There was, of course, a time when the Hydraulic and the Reservoirs were not where they afterwards appeared always to have been. My boy could dimly recall the day when the water was first let into the Hydraulic, and the little fellows ran along its sides to keep abreast of the current, as they easily could; and he could see more vividly the tumult which a break in the embankment of the Little Reservoir caused. The whole town rushed to the spot, or at least all the boys in it did, and a great force of men besides, with shovels and wheelbarrows, and bundles of brush and straw, and heavy logs, and heaped them into the crevasse, and piled earth on them. The men threw off their coats and all joined in the work; a great local politician led off in his shirt-sleeves; and it was as if my boy should now see the Emperor of Germany in his shirt-sleeves pushing a wheelbarrow, so high above all other men had that exalted Whig always been to him. But the Hydraulic, I believe, was a town work, and everybody felt himself an owner in it, and hoped to share in the prosperity which it should bring to all.

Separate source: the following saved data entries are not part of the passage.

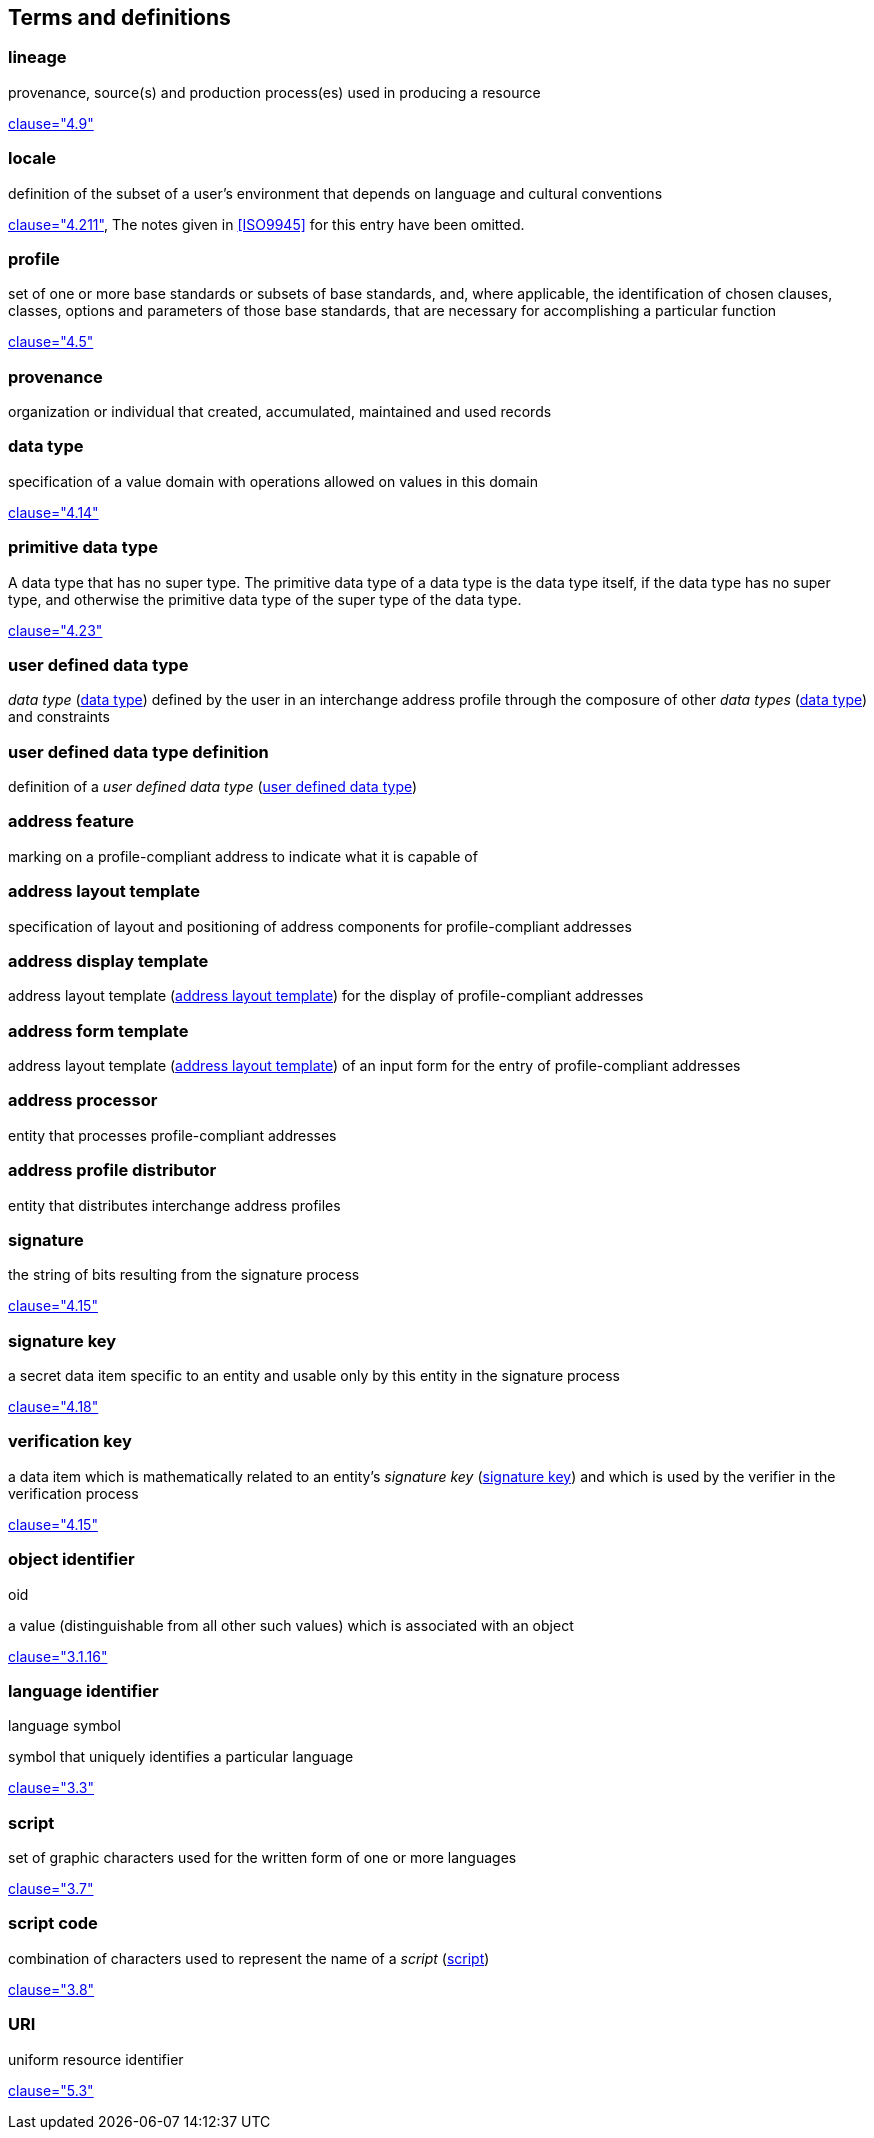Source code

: 
[[terms]]
[source=ISO19160-1]
== Terms and definitions



[[term-lineage]]
=== lineage

provenance, source(s) and production process(es) used
in producing a resource

[.source]
<<ISO19115-1,clause="4.9">>

[[term-locale]]
=== locale

definition of the subset of a user's environment that depends on
language and cultural conventions

[.source]
<<ISO9945,clause="4.211">>, The notes given in <<ISO9945>> for this
entry have been omitted.


[[term-profile]]
=== profile

set of one or more base standards or subsets of base standards, and,
where applicable, the identification of chosen clauses, classes,
options and parameters of those base standards, that are necessary for
accomplishing a particular function

[.source]
<<ISO19106,clause="4.5">>


[[term-provenance]]
=== provenance

organization or individual that created, accumulated, maintained
and used records

[[term-data-type]]
=== data type

specification of a value domain with operations
allowed on values in this domain

[.source]
<<ISO19103,clause="4.14">>

[[primitive-data-type]]
=== primitive data type

A data type that has no super type. The primitive data type of a data type is the data type itself, if the data type has no super type, and otherwise the primitive data type of the super type of the data type.

[.source]
<<ISOIEC10179,clause="4.23">>


[[term-ud-data-type]]
=== user defined data type

_data type_ (<<term-data-type>>) defined by the user in an interchange address
profile through the composure of other _data types_ (<<term-data-type>>) and
constraints

[[term-ud-data-type-def]]
=== user defined data type definition

definition of a _user defined data type_
(<<term-ud-data-type>>)

[[term-address-feature]]
=== address feature

marking on a profile-compliant address to indicate what it is capable of


[[term-address-layout-template]]
=== address layout template

specification of layout and positioning of
address components for profile-compliant addresses

=== address display template

address layout template (<<term-address-layout-template>>)
for the display of profile-compliant addresses

=== address form template

address layout template (<<term-address-layout-template>>)
of an input form for the entry of profile-compliant addresses

[[term-address-processor]]
=== address processor

entity that processes profile-compliant addresses


[[term-address-profile-distributor]]
=== address profile distributor

entity that distributes interchange address profiles


[[term-signature]]
=== signature

the string of bits resulting from the signature process

[.source]
<<ISO14888-3,clause="4.15">>

[[term-signature-key]]
=== signature key

a secret data item specific to an entity and usable only by this entity
in the signature process

[.source]
<<ISO14888-3,clause="4.18">>

[[term-verification-key]]
=== verification key

a data item which is mathematically related to an entity's
_signature key_ (<<term-signature-key>>) and which is used by
the verifier in the verification process

[.source]
<<ISO14888-3,clause="4.15">>

[[term-oid]]
=== object identifier
[alt]#oid#

a value (distinguishable from all other such values) which is associated with an object

[.source]
<<ISO15961,clause="3.1.16">>

[[term-language-id]]
=== language identifier
[alt]#language symbol#

symbol that uniquely identifies a particular language

[.source]
<<ISO639-3,clause="3.3">>

[[term-script]]
=== script

set of graphic characters used for the written form of one or more languages

[.source]
<<ISO15924,clause="3.7">>

[[term-script-code]]
=== script code

combination of characters used to represent the name of a _script_ (<<term-script>>)

[.source]
<<ISO15924,clause="3.8">>

[[term-uri]]
=== URI

uniform resource identifier

[.source]
<<ISO19103,clause="5.3">>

It made the people so far one family, as every public work which they own in common always does; it made them brothers and equals, as private property never does.

Of course the boys rose to no such conception of the fact before their eyes. I suspect that in their secret hearts they would have been glad to have seen that whole embankment washed away, for the excitement's sake, and for the hope of catching the fish that would be left flopping at the bottom of the Reservoir when the waters were drained out, I think that these waters were brought somehow from Old River, but I am not sure how. Old River was very far away, and my boy was never there much, and knew little of the weird region it bounded. Once he went in swimming in it, but the still, clear waters were strangely cold, and not like those of the friendly Miami. Once, also, when the boys had gone into the vast woods of that measureless continent which they called the Island, for pawpaws or for hickory-nuts, or maybe buckeyes, they got lost; and while they ran about in terror, they heard the distant lowing and bellowing of cattle. They knew somehow, as boys know everything, that the leader of the herd, which ranged those woods in a half-savage freedom, was a vicious bull, and as the lowing and bellowing sounded nearer, they huddled together in the wildest dismay. Some were for running, some for getting over a fence near by; but they could not tell which side of the fence the herd was on. In the primitive piety of childhood my boy suggested prayer as something that had served people in extremity, and he believed that it was the only hope left. Another boy laughed, and began to climb a tree; the rest, who had received my boy's suggestion favorably, instantly followed his example; in fact, he climbed a tree himself. The herd came slowly up, and when they reached the boys' refuge they behaved with all the fury that could have been expected – they trampled and tossed the bags that held the pawpaws or buckeyes or hickory-nuts; they gored the trees where the boys hung trembling; they pawed and tossed the soft earth below; and then they must have gone away, and given them up as hopeless. My boy never had the least notion how he got home; and I dare say he was very young when he began these excursions to the woods.